## DATASET CONTENT

****************************************

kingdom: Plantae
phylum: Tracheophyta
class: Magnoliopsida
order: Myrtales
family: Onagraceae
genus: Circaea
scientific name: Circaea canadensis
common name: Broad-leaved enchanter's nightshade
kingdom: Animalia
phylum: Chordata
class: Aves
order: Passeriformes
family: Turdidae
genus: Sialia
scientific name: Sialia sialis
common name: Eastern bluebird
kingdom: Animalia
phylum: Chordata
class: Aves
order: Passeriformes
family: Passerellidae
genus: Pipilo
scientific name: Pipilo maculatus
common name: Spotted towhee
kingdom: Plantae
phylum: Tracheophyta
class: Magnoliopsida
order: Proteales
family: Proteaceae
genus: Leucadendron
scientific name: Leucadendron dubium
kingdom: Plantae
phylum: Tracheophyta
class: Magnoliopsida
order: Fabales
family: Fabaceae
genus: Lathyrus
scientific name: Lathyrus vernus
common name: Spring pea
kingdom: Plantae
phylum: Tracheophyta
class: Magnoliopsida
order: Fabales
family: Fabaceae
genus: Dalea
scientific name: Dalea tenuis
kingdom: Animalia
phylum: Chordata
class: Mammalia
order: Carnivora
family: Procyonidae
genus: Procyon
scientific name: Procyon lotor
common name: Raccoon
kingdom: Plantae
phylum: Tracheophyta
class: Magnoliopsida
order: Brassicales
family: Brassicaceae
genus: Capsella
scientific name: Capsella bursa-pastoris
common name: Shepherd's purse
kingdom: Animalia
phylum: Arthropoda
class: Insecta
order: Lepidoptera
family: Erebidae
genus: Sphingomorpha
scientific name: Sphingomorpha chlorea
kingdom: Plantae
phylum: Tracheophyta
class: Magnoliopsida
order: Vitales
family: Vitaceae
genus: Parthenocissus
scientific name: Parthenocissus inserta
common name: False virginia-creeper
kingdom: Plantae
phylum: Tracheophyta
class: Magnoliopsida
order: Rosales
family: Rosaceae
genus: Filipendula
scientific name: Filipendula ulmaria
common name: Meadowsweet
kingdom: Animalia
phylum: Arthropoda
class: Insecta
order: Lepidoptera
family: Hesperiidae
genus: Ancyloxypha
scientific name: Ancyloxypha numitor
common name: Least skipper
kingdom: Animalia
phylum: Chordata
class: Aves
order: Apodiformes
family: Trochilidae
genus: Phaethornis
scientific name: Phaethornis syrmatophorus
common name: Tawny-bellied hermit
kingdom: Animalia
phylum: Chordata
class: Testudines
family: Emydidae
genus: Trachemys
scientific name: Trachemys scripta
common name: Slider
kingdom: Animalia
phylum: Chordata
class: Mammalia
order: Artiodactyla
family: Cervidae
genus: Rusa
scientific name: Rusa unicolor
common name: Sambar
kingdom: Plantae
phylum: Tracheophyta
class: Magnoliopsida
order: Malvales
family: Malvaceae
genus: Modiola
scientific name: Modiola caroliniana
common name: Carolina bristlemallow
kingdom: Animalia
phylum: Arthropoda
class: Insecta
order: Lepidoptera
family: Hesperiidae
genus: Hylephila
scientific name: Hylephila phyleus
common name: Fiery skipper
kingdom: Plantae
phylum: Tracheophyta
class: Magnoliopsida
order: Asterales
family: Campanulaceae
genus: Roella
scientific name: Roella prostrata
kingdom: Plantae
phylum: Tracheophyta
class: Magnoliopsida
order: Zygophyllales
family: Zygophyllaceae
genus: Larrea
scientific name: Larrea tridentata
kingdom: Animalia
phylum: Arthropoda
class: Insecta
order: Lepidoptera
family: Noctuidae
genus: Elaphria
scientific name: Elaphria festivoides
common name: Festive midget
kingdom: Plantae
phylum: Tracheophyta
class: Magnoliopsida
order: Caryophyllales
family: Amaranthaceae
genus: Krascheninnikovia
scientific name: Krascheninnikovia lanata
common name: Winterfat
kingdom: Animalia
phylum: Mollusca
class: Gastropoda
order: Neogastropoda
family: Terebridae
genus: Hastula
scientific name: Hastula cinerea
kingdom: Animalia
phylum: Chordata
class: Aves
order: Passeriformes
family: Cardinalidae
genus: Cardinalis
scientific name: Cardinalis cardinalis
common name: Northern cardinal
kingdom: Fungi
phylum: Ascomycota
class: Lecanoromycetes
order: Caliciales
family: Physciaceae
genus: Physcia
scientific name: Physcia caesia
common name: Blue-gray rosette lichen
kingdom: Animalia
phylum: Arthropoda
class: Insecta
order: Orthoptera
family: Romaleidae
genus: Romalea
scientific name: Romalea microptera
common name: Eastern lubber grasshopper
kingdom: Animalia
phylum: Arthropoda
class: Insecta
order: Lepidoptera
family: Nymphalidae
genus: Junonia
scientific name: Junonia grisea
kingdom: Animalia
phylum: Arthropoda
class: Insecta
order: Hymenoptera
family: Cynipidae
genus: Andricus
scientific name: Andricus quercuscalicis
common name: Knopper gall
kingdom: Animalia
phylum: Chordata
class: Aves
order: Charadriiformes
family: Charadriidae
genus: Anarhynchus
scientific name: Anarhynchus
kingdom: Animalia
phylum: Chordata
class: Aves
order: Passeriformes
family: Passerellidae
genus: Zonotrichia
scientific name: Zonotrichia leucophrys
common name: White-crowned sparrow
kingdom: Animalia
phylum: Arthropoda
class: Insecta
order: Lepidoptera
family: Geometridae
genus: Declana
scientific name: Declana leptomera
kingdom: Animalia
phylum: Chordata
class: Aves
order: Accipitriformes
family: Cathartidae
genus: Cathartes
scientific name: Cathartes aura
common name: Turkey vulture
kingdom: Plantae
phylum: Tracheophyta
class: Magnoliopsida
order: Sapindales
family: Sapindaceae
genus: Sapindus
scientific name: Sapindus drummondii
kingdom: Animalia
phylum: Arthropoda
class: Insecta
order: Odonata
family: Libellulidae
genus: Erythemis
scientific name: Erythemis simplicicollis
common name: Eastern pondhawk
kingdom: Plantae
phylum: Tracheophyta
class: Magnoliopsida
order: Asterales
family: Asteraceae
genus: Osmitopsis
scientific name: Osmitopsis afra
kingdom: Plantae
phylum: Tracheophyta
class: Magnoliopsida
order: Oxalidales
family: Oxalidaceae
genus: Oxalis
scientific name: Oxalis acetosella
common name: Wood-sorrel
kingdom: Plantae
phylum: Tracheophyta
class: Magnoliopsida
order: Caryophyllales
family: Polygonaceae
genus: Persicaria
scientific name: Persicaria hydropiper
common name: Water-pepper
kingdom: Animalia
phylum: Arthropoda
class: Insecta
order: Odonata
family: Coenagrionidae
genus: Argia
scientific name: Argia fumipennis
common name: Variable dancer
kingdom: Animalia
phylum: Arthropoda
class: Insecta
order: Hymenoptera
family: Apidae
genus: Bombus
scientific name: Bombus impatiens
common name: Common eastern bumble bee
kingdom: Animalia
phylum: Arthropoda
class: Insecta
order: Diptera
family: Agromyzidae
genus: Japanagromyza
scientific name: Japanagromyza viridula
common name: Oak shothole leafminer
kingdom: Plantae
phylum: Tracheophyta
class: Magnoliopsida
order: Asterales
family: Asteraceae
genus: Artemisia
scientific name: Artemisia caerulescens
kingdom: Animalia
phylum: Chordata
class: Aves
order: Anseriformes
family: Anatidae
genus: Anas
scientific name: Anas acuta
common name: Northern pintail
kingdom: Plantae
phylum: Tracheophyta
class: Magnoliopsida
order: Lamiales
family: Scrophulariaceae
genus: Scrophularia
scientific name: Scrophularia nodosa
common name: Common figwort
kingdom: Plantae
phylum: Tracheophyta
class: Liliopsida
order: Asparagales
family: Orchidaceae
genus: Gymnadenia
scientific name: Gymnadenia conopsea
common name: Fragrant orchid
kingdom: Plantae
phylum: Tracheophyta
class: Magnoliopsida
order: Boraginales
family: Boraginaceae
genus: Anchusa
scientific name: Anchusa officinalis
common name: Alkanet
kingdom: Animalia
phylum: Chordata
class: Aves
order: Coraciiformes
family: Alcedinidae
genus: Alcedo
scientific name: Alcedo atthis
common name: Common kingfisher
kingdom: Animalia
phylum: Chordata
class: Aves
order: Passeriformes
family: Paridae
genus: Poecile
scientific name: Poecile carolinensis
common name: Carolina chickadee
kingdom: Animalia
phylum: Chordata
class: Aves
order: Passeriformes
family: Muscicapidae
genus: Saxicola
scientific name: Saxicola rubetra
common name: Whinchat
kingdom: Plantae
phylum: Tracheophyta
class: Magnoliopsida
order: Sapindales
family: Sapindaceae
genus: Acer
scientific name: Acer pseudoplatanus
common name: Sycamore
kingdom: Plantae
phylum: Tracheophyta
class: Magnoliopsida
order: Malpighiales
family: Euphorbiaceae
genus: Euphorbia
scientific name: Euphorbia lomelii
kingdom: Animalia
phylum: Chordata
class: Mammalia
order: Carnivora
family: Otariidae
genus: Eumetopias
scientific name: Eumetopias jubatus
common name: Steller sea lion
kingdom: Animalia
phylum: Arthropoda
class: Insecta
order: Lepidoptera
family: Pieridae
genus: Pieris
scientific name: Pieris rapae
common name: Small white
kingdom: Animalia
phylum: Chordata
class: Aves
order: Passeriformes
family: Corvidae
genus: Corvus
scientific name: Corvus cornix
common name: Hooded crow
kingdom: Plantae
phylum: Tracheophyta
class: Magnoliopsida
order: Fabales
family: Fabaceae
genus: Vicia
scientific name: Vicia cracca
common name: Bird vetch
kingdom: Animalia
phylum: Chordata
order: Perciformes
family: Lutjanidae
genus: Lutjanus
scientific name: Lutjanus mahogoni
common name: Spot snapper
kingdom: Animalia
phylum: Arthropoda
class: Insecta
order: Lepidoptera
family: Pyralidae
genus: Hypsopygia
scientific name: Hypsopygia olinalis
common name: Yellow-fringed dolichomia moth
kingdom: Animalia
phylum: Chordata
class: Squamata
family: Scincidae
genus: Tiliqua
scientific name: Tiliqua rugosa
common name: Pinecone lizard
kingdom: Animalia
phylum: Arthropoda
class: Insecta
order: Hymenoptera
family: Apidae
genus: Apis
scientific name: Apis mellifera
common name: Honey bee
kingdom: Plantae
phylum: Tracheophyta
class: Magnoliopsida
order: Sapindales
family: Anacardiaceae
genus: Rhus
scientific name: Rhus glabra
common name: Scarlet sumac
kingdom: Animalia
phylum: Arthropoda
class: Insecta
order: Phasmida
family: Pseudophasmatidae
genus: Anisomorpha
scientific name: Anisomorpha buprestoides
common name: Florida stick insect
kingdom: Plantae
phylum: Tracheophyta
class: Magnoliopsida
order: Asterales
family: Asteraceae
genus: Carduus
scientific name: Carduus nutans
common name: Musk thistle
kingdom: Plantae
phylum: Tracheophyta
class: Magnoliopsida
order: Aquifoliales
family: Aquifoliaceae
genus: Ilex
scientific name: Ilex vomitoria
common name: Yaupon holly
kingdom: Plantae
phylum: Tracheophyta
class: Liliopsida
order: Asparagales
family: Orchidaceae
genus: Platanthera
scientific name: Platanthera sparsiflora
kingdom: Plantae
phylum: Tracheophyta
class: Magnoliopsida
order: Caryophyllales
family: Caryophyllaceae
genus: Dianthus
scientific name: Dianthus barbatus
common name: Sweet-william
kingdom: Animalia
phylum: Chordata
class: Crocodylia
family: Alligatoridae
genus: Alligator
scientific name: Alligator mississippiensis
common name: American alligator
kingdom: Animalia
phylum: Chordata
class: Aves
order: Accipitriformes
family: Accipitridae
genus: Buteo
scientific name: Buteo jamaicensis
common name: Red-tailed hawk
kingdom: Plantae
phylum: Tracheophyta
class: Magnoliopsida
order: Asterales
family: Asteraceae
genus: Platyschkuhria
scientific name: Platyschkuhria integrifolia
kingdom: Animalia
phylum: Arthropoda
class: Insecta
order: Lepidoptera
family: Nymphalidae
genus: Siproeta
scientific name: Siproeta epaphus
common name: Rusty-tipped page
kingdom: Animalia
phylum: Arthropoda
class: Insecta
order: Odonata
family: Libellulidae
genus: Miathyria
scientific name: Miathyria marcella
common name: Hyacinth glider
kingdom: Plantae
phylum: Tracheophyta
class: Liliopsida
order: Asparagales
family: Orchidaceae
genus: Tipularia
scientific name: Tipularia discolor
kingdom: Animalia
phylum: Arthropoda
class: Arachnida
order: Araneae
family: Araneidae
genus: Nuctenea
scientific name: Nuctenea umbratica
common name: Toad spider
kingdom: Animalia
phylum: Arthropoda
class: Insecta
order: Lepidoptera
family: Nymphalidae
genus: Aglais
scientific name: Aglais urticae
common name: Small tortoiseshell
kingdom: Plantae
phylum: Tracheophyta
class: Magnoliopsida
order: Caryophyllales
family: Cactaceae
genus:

****************************************

Recast the stretch of the material above, from the line containing "genus: Argia" through the line containing "scientific name: Anas acuta", as a Markdown table with the columns Row and Line. Give each line its own numbered row and leave out any blank lines.

## FINISHED TASK
| Row | Line |
|---|---|
| 1 | genus: Argia |
| 2 | scientific name: Argia fumipennis |
| 3 | common name: Variable dancer |
| 4 | kingdom: Animalia |
| 5 | phylum: Arthropoda |
| 6 | class: Insecta |
| 7 | order: Hymenoptera |
| 8 | family: Apidae |
| 9 | genus: Bombus |
| 10 | scientific name: Bombus impatiens |
| 11 | common name: Common eastern bumble bee |
| 12 | kingdom: Animalia |
| 13 | phylum: Arthropoda |
| 14 | class: Insecta |
| 15 | order: Diptera |
| 16 | family: Agromyzidae |
| 17 | genus: Japanagromyza |
| 18 | scientific name: Japanagromyza viridula |
| 19 | common name: Oak shothole leafminer |
| 20 | kingdom: Plantae |
| 21 | phylum: Tracheophyta |
| 22 | class: Magnoliopsida |
| 23 | order: Asterales |
| 24 | family: Asteraceae |
| 25 | genus: Artemisia |
| 26 | scientific name: Artemisia caerulescens |
| 27 | kingdom: Animalia |
| 28 | phylum: Chordata |
| 29 | class: Aves |
| 30 | order: Anseriformes |
| 31 | family: Anatidae |
| 32 | genus: Anas |
| 33 | scientific name: Anas acuta |